**Assigned task**
Copy the material from its first line through the line containing "avant le début du stage)", swapping "€" for "EUR" and leaving everything else unchanged.

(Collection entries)
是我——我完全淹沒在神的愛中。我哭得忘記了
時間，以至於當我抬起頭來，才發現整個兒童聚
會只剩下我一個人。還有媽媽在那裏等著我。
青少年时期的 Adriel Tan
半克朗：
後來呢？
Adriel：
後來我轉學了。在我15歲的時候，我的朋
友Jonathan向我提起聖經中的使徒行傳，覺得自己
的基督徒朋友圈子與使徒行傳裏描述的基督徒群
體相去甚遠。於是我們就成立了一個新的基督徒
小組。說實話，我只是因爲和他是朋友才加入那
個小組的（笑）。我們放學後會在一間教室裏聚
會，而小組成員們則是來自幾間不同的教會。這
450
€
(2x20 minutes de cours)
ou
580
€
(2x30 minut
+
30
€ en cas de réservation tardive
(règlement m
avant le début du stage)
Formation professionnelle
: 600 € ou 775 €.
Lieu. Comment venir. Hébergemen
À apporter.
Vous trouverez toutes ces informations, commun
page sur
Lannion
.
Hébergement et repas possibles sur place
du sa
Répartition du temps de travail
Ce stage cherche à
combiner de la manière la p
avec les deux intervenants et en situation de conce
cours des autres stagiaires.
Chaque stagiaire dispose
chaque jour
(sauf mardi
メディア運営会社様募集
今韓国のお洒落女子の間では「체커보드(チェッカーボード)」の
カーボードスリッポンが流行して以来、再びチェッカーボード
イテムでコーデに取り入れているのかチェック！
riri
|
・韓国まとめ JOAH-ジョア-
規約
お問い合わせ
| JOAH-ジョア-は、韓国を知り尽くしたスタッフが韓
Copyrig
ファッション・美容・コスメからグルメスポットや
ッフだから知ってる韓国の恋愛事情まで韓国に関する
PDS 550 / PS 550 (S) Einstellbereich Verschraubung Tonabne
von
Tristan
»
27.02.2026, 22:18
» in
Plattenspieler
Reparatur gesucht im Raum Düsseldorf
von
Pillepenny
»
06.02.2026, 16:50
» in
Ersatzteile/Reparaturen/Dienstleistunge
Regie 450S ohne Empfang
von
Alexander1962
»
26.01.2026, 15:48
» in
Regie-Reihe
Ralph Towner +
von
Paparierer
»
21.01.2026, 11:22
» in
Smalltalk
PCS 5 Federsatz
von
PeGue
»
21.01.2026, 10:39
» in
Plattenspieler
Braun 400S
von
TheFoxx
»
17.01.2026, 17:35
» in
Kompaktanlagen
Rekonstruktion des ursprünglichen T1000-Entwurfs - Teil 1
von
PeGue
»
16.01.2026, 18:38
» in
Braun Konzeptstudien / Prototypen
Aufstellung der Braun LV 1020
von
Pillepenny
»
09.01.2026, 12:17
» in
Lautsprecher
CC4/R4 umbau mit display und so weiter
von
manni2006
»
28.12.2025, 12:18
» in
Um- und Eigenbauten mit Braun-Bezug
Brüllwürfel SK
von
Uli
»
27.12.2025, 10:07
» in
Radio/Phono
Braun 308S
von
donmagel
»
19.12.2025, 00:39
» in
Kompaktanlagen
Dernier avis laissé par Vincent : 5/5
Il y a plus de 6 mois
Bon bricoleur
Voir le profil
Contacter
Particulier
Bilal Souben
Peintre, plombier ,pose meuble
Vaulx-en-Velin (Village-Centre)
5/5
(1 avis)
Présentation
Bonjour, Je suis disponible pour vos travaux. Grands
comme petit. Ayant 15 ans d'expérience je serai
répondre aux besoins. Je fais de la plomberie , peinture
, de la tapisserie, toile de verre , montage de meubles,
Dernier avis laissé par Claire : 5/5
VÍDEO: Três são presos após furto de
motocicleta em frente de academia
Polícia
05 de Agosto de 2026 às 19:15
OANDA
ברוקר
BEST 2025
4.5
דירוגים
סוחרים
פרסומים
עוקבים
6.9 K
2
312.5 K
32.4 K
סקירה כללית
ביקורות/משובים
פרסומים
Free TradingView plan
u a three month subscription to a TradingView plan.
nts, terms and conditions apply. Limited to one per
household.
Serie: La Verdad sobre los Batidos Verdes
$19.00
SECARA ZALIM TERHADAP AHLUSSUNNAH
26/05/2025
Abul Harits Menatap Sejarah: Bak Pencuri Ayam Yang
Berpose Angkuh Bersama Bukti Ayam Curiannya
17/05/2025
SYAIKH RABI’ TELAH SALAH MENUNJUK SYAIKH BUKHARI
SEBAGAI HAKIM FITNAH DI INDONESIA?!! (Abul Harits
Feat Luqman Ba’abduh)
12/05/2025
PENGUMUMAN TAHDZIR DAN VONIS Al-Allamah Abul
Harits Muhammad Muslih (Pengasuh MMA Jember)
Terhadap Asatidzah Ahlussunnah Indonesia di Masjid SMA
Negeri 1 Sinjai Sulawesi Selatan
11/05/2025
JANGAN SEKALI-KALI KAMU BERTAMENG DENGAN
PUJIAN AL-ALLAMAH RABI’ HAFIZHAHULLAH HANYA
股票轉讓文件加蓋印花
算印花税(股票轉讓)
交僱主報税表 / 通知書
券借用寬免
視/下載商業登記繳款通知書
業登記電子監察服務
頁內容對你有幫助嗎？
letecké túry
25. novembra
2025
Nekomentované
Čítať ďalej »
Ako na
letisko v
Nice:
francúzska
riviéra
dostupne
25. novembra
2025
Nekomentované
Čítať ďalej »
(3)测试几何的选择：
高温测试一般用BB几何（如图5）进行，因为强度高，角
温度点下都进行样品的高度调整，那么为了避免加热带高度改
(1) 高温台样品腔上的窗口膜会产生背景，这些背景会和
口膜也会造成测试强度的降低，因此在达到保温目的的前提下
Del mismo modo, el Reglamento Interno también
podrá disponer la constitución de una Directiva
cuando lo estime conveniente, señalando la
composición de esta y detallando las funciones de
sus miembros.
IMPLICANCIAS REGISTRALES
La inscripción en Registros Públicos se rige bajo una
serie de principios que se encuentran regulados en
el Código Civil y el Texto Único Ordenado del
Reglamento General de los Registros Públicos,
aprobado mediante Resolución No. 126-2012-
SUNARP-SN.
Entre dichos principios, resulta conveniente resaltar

**Written solution**
是我——我完全淹沒在神的愛中。我哭得忘記了
時間，以至於當我抬起頭來，才發現整個兒童聚
會只剩下我一個人。還有媽媽在那裏等著我。
青少年时期的 Adriel Tan
半克朗：
後來呢？
Adriel：
後來我轉學了。在我15歲的時候，我的朋
友Jonathan向我提起聖經中的使徒行傳，覺得自己
的基督徒朋友圈子與使徒行傳裏描述的基督徒群
體相去甚遠。於是我們就成立了一個新的基督徒
小組。說實話，我只是因爲和他是朋友才加入那
個小組的（笑）。我們放學後會在一間教室裏聚
會，而小組成員們則是來自幾間不同的教會。這
450
EUR
(2x20 minutes de cours)
ou
580
EUR
(2x30 minut
+
30
EUR en cas de réservation tardive
(règlement m
avant le début du stage)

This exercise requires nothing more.